Start of Extracted text

In another case, Gant v. Wallingford Board of Education (1999), the parents of a black student sued, claiming that their son had been harassed due to his race and that the school had discriminated against him by demoting him from first grade to kindergarten without their consent. The parents maintained that white students in the same situation were treated differently. Due to the lack of evidence of harassment, Sotomayor was forced to agree with the dismissal of that claim, but wrote that she would have allowed the discrimination claim to go forward because the grade-demotion was "contrary to the school's established policies." This, she said in her dissent, along with the school's typical treatment of white students, "supports the inference that race discrimination played a role."

End of Extracted text

● **What to work on**
Write out the passage on Gant v. Wallingford Board of Education in full, word for word. The material that follows comes from a separate source.

Start of Extracted information

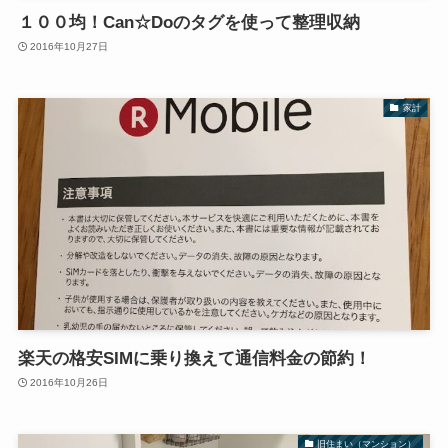
１００均！Can☆Doのタグを使って整理収納
2016年10月27日
家計
楽天の格安SIMに乗り換えて通信料金の節約！
2016年10月26日
旧住まい（マンション）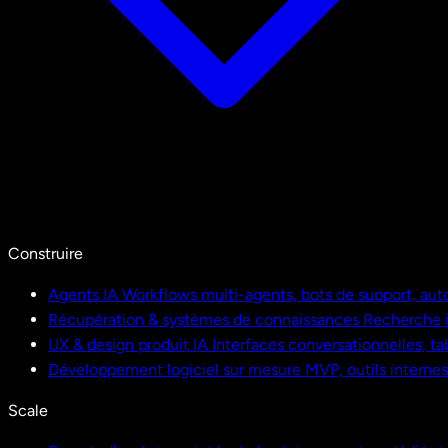
Construire
Agents IA
Workflows multi-agents, bots de support, aut
Récupération & systèmes de connaissances
Recherche i
UX & design produit IA
Interfaces conversationnelles, ta
Développement logiciel sur mesure
MVP, outils interne
Scale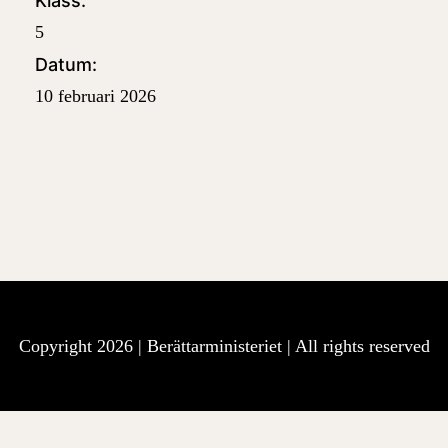
Klass:
5
Datum:
10 februari 2026
Copyright 2026 |
Berättarministeriet
| All rights reserved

End of Extracted information

● **Your solution**
In another case, Gant v. Wallingford Board of Education (1999), the parents of a black student sued, claiming that their son had been harassed due to his race and that the school had discriminated against him by demoting him from first grade to kindergarten without their consent. The parents maintained that white students in the same situation were treated differently. Due to the lack of evidence of harassment, Sotomayor was forced to agree with the dismissal of that claim, but wrote that she would have allowed the discrimination claim to go forward because the grade-demotion was "contrary to the school's established policies." This, she said in her dissent, along with the school's typical treatment of white students, "supports the inference that race discrimination played a role."